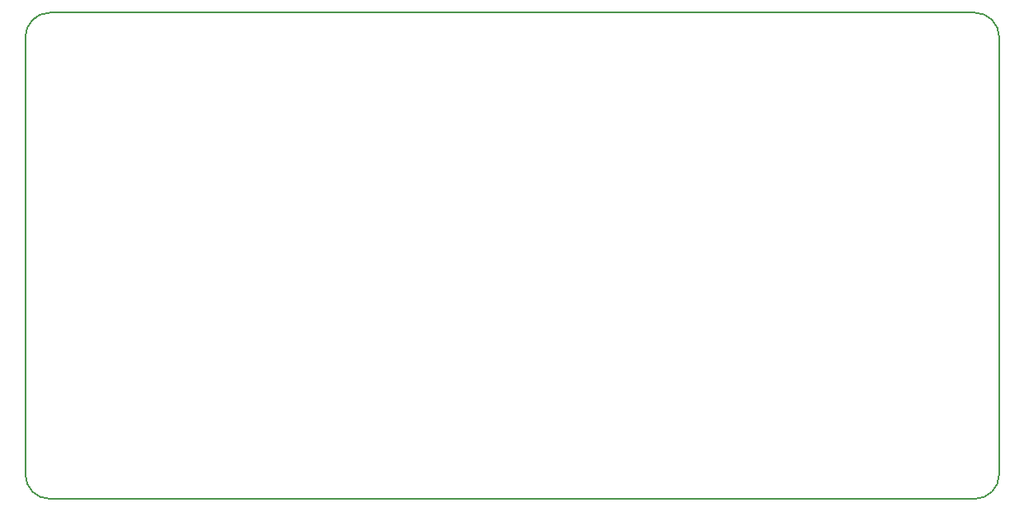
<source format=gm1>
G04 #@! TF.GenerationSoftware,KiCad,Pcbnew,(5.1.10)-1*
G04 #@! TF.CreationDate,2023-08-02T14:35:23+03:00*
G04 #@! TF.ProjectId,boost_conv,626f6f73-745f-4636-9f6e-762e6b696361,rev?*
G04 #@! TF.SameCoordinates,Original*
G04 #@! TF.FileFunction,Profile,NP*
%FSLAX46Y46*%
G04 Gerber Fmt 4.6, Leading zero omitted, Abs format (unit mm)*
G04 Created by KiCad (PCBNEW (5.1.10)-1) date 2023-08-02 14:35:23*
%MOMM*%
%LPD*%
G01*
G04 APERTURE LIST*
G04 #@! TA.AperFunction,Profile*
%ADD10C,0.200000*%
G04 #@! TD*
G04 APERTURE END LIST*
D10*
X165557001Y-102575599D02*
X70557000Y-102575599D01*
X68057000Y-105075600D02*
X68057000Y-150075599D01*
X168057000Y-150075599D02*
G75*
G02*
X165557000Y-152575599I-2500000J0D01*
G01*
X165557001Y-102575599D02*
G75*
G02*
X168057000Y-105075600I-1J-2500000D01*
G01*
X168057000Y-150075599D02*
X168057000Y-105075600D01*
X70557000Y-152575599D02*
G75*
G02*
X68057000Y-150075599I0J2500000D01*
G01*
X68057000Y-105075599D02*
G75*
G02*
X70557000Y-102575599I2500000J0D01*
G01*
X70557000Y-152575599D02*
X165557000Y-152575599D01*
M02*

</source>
......
# Problem details
The records above need to be restated word for word, with the pictures left out.

# Written solution
<source format=gm1>
G04 #@! TF.GenerationSoftware,KiCad,Pcbnew,(5.1.10)-1*
G04 #@! TF.CreationDate,2023-08-02T14:35:23+03:00*
G04 #@! TF.ProjectId,boost_conv,626f6f73-745f-4636-9f6e-762e6b696361,rev?*
G04 #@! TF.SameCoordinates,Original*
G04 #@! TF.FileFunction,Profile,NP*
%FSLAX46Y46*%
G04 Gerber Fmt 4.6, Leading zero omitted, Abs format (unit mm)*
G04 Created by KiCad (PCBNEW (5.1.10)-1) date 2023-08-02 14:35:23*
%MOMM*%
%LPD*%
G01*
G04 APERTURE LIST*
G04 #@! TA.AperFunction,Profile*
%ADD10C,0.200000*%
G04 #@! TD*
G04 APERTURE END LIST*
D10*
X165557001Y-102575599D02*
X70557000Y-102575599D01*
X68057000Y-105075600D02*
X68057000Y-150075599D01*
X168057000Y-150075599D02*
G75*
G02*
X165557000Y-152575599I-2500000J0D01*
G01*
X165557001Y-102575599D02*
G75*
G02*
X168057000Y-105075600I-1J-2500000D01*
G01*
X168057000Y-150075599D02*
X168057000Y-105075600D01*
X70557000Y-152575599D02*
G75*
G02*
X68057000Y-150075599I0J2500000D01*
G01*
X68057000Y-105075599D02*
G75*
G02*
X70557000Y-102575599I2500000J0D01*
G01*
X70557000Y-152575599D02*
X165557000Y-152575599D01*
M02*

</source>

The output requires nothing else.